* begin Supplied passage *

Jessica the Combinatorics Student, part 2
The original question about Jessica, which I encourage review of, is as follows:
Jessica is studying combinatorics during a $7$-week period. She will study a positive integer number of hours every day during the $7$ weeks (so, for example, she won't study for $0$ or $1.5$ hours), but she won't study more than $11$ hours in any $7$-day period. Prove that there must exist some period of consecutive days during which Jessica studies exactly $20$ hours.
My follow-up question is this:
How far into the course (how many days) do you need before you can be sure that Jessica has had some sequence of consecutive days with a twenty-hour study total?
My suspicion is that the answer is: twenty days. I think my answer at the original question can be used to demonstrate that four weeks is certainly enough
The proof consists of two parts.
Part I: Prove that a period of $20$ days is enough such that there must exist some period of consecutive days during which totally $20$ hours are spent on studying.
Part II: A counterexample which shows that $19$ days are not enough is presented.

* end Supplied passage *

Stated goal A:
Retype the Jessica thread between "My suspicion is" and "of two parts.", inclusive.
Stated goal B:
In the Jessica thread, what does each of the two parts of the proof show, and how do they together support the answer of twenty days?
The rows after the Jessica thread are not needed for anything here.

* begin Data shown *

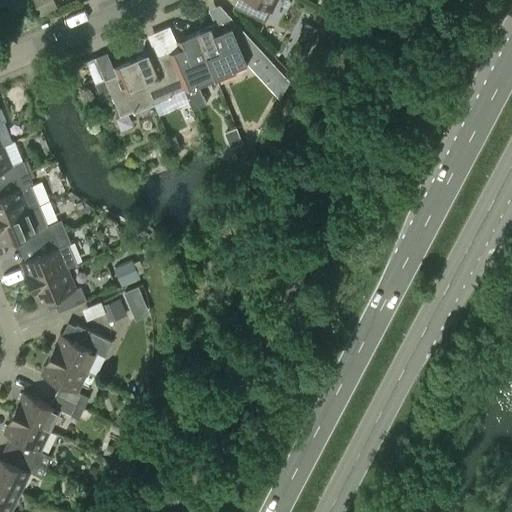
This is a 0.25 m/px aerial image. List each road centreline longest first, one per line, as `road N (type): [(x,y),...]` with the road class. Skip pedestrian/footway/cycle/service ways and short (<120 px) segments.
road 1 (secondary): [(511,45),(269,511)]
road 2 (secondary): [(330,511),(511,164)]
road 3 (residential): [(0,63),(146,0)]
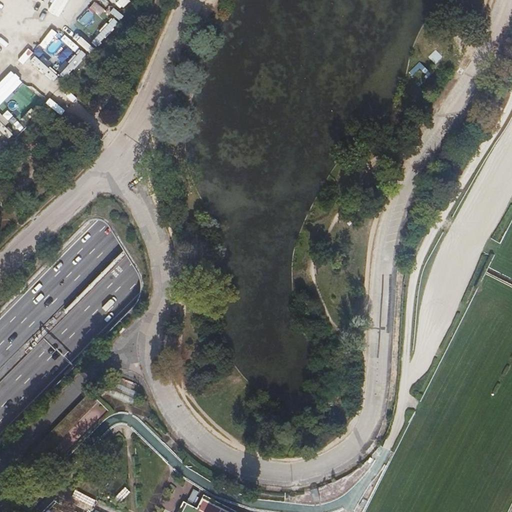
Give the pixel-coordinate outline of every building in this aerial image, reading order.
[(80,5),(73,16),(79,20),(82,15),(110,32),(116,23),(89,6),(87,9),(80,5)] [(52,40),(69,56),(73,51),(56,36),(52,40)] [(488,120),(494,123),(502,108),(496,105),(488,120)] [(111,394),(132,402),(137,390),(116,382),(111,394)] [(3,493),(4,494),(94,403),(87,396),(0,484),(0,485),(5,490),(3,493)]
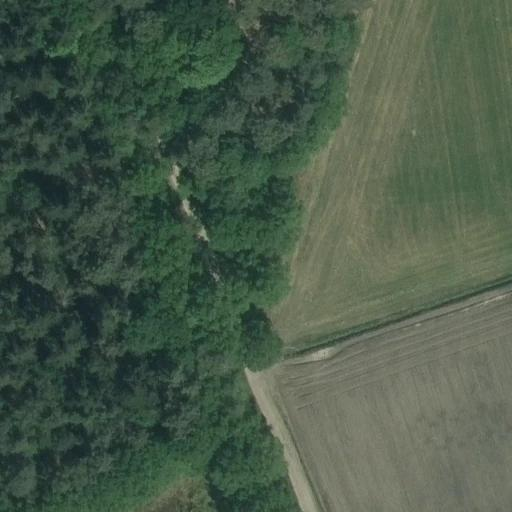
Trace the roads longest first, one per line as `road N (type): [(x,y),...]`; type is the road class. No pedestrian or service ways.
road 1 (track): [(239,511),(30,0)]
road 2 (track): [(318,511),(139,81),(156,34)]
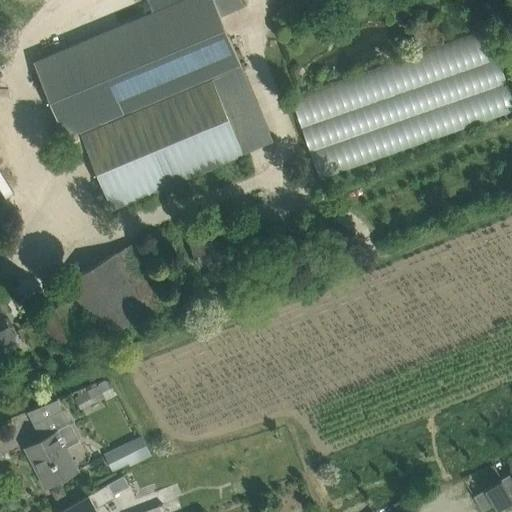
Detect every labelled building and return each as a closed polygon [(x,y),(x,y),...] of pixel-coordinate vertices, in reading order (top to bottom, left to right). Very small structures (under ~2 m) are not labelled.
[(182,0),(155,11),(34,62),(59,123),(56,124),(61,138),(211,75),(242,63),(215,0),(182,0)] [(442,20),(421,21),(423,45),(443,44),(442,20)] [(288,100),(317,182),(511,112),(511,97),(488,30),(288,100)] [(211,75),(61,138),(70,157),(87,150),(112,209),(244,154),(211,75)] [(186,234),(195,262),(213,256),(216,265),(256,252),(244,216),(186,234)] [(287,227),(305,264),(324,254),(306,218),(287,227)] [(67,280),(98,335),(170,294),(144,248),(142,249),(137,240),(67,280)] [(40,310),(61,346),(91,329),(70,293),(40,310)] [(0,366),(5,363),(0,354),(0,340),(14,332),(3,312),(6,310),(0,300),(0,366)] [(110,378),(103,381),(108,393),(103,395),(106,400),(119,394),(110,378)] [(42,439),(26,447),(46,486),(78,470),(66,447),(79,440),(58,398),(27,411),(42,439)] [(103,451),(111,469),(126,461),(127,464),(131,462),(130,460),(134,458),(135,461),(150,454),(139,433),(103,451)] [(511,471),(501,478),(511,495),(511,471)] [(98,511),(96,507),(113,497),(112,495),(130,485),(124,475),(61,511),(98,511)] [(511,495),(501,478),(473,495),(473,496),(483,511),(494,504),(497,509),(511,499),(511,495)] [(131,511),(166,511),(161,500),(131,511)]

* end Data shown *

Full solution A:
My suspicion is that the answer is: twenty days. I think my answer at the original question can be used to demonstrate that four weeks is certainly enough
The proof consists of two parts.

Full solution B:
Part I proves that 20 days are enough to guarantee some period of consecutive days with exactly 20 hours of study. Part II gives a counterexample showing that 19 days are not enough. Together they establish that twenty days is the number needed.